### Activity
Change "playing pool" to "shooting pool" in everything from the start of the data down through the line containing "Writing code isn’t", and return those lines with nothing else altered.

### Material for the task

══════

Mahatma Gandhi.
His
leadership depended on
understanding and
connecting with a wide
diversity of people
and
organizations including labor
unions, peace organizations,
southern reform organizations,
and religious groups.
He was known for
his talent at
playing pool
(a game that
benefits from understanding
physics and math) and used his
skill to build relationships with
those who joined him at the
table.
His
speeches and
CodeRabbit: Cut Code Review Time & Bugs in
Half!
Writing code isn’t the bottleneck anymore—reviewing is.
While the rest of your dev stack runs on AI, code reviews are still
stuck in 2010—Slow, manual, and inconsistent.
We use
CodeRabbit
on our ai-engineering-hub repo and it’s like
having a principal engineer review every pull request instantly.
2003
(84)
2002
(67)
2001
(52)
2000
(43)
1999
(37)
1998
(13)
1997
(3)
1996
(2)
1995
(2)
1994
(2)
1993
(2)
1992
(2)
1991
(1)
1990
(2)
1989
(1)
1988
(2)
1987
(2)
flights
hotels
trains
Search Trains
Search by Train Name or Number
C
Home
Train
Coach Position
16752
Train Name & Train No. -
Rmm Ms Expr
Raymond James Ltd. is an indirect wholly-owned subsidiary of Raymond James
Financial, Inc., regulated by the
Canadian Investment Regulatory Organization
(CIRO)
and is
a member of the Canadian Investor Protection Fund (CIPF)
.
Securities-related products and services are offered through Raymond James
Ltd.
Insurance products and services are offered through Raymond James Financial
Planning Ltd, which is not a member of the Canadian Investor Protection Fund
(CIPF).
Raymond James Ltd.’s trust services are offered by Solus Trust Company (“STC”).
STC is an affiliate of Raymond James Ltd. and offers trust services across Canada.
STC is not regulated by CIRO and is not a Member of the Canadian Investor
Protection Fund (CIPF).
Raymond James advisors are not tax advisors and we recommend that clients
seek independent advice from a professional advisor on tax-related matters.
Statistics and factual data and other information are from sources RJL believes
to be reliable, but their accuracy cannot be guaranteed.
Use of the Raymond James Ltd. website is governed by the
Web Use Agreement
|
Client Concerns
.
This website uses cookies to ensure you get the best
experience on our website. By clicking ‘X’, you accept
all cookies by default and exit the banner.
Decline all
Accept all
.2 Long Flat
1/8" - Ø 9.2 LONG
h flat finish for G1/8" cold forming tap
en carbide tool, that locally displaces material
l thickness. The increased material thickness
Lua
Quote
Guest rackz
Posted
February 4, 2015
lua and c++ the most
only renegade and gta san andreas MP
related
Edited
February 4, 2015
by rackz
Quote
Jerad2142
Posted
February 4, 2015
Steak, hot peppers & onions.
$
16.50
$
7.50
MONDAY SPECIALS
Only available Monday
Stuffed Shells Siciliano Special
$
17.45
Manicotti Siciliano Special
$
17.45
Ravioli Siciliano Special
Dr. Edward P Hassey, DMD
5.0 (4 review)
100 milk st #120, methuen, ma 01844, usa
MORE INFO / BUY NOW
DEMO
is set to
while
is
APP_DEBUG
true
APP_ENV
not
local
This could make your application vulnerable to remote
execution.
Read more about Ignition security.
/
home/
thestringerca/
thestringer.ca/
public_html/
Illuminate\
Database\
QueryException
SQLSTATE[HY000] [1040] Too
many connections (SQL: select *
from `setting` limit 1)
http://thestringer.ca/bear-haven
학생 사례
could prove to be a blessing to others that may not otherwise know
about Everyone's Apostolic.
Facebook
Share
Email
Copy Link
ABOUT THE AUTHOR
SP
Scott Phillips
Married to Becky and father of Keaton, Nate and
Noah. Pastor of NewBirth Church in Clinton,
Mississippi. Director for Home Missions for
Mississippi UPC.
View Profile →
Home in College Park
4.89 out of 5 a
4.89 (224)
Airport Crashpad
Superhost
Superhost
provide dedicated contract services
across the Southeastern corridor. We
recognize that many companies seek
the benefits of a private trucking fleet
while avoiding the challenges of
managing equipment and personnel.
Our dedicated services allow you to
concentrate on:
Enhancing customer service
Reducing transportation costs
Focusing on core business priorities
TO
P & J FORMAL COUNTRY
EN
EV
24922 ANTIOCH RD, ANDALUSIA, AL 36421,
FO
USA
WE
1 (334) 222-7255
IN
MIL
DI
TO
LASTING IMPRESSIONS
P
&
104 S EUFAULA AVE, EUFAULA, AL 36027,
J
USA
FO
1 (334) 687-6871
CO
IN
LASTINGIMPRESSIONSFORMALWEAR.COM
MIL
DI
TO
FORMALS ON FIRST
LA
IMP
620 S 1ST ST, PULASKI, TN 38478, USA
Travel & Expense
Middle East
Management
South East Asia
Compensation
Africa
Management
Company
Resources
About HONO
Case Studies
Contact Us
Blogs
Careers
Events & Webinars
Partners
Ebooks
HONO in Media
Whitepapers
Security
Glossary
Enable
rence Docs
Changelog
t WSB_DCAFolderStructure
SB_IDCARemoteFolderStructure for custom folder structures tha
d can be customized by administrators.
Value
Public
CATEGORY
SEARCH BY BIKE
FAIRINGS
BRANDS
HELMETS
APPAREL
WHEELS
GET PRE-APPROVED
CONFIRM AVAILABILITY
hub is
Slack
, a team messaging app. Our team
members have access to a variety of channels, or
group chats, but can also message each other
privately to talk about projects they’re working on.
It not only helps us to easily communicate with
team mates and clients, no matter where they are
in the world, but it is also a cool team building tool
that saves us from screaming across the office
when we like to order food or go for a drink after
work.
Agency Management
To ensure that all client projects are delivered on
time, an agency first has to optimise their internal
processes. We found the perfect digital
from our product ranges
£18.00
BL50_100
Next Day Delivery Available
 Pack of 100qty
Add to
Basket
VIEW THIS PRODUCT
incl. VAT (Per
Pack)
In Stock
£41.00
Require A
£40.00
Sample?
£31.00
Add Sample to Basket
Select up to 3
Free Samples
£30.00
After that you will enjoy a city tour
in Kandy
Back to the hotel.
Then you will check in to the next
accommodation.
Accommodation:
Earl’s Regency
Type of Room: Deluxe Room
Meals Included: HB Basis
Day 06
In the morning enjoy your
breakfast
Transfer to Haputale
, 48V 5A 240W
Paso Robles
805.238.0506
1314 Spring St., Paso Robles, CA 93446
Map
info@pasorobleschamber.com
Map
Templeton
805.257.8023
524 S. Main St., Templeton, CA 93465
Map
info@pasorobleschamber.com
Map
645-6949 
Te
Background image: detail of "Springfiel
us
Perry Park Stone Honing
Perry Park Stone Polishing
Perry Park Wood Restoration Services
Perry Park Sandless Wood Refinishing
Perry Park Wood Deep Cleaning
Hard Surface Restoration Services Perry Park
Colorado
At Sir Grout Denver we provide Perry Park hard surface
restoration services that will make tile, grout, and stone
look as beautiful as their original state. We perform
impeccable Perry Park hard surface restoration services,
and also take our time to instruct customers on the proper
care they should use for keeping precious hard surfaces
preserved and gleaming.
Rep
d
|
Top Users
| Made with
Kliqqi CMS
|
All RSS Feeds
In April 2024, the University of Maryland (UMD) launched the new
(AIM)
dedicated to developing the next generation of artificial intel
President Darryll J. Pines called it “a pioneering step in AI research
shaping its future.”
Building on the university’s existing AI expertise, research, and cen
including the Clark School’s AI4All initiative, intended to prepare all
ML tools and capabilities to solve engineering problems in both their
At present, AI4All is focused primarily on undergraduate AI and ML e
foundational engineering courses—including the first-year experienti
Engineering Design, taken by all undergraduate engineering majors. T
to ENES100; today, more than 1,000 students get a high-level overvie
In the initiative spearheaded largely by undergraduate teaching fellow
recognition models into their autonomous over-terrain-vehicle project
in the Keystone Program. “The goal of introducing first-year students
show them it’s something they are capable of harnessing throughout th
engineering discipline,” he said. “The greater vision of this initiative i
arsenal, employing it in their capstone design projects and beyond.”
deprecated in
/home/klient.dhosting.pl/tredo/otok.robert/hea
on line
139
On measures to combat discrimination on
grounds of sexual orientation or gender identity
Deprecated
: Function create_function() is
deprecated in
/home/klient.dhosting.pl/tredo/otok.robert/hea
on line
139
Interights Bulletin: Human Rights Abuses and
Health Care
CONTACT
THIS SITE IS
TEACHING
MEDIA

══════

### Task solution
Mahatma Gandhi.
His
leadership depended on
understanding and
connecting with a wide
diversity of people
and
organizations including labor
unions, peace organizations,
southern reform organizations,
and religious groups.
He was known for
his talent at
shooting pool
(a game that
benefits from understanding
physics and math) and used his
skill to build relationships with
those who joined him at the
table.
His
speeches and
CodeRabbit: Cut Code Review Time & Bugs in
Half!
Writing code isn’t the bottleneck anymore—reviewing is.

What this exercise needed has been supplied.